That is a good point. [Interruption.] Why be fair in politics anyway—they are not.
This constitutional change was not in our manifesto, although I believe it was in both the Labour and Lib Dem manifestos. Interestingly, the Liberals maintained that fixed-term Parliaments would
“ensure that the Prime Minister of the day cannot change the date of an election to suit themselves.”
It is telling that the Liberals speak so contemptuously of consulting the people and seeking their approbation. I believe the Liberals had previously been in favour of a referendum on the European Union before they decided they were against one—they now say they will have a referendum at the time of a treaty change. Why not have a vote on the European Union at a fixed time—they have succeeded in foisting that on us for our Parliaments? They are totally irrational, and they are arguing from different points of view on fixed-term Parliaments and on a referendum on Europe. When did their support start imploding? It was when they broke their election promises on tuition fees, and they have never recovered. That was in the heady days of the coalition, which they were determined to try to maintain for five years. Indeed,
now they are apparently the main body of people who have maintained that this coalition must struggle on for five years.

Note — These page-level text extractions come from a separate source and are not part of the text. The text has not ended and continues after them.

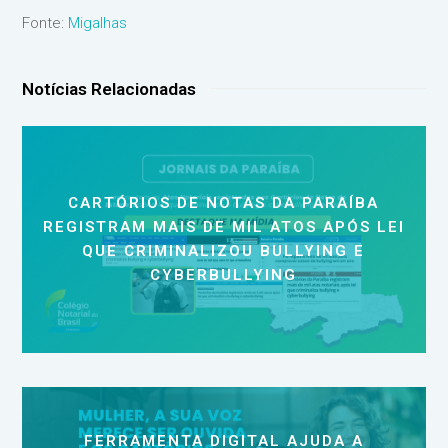
Fonte:
Migalhas
Notícias Relacionadas
CARTÓRIOS DE NOTAS DA PARAÍBA
REGISTRAM MAIS DE MIL ATOS APÓS LEI
QUE CRIMINALIZOU BULLYING E
CYBERBULLYING
FERRAMENTA DIGITAL AJUDA A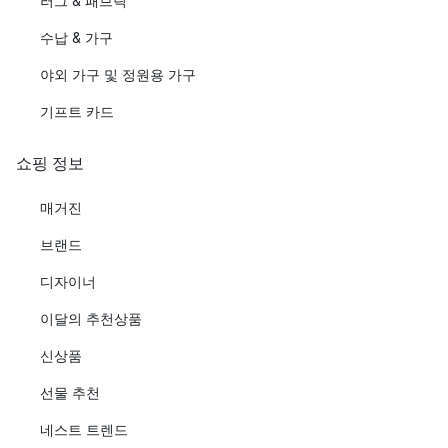
러그 & 패브릭
수납 & 가구
야외 가구 및 정원용 가구
기프트 카드
쇼핑 정보
매거진
브랜드
디자이너
이달의 추천상품
신상품
선물 추천
네스트 트렌드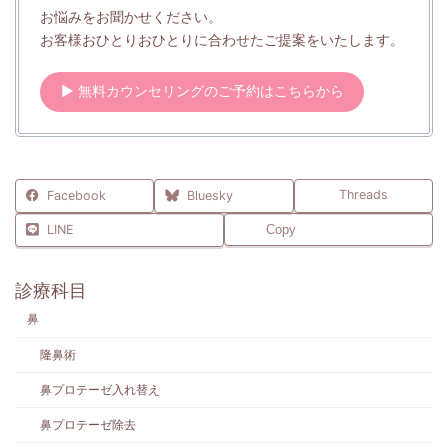
お悩みをお聞かせください。
お客様おひとりおひとりに合わせたご提案をいたします。
▶ 無料カウンセリングのご予約はこちらから
Threads
Facebook
Bluesky
LINE
Copy
診療科目
鼻
隆鼻術
鼻プロテーゼ入れ替え
鼻プロテーゼ除去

How was the arrangement formed? It was a hash job—let us be honest about it. It was designed to keep both parties in the coalition from doing a runner on each other and it was never thought through properly. This was always going to be a loveless marriage, and fixed-term Parliaments were a pre-nuptial settlement drawn up between two parties that were never in love. Indeed, they had to bind their marriage in barbed wire to stop them ratting on each other. Is that the right way to make a major constitutional innovation? I do not think it is. These constitutional innovations of profound import for our democratic system should have been the result of lengthy debate and academic debate, but they were not. They were cobbled together in five days in May in secret meetings between the leaderships of the two parties. These things were put not to a vote of my parliamentary party, but to a show trial public meeting of MPs in Committee Room 14 with planted questions. There was no democratic mandate in our manifesto for the fixed-term Parliament. We should put this issue in our manifesto and repeal the Act, and think about repealing it now.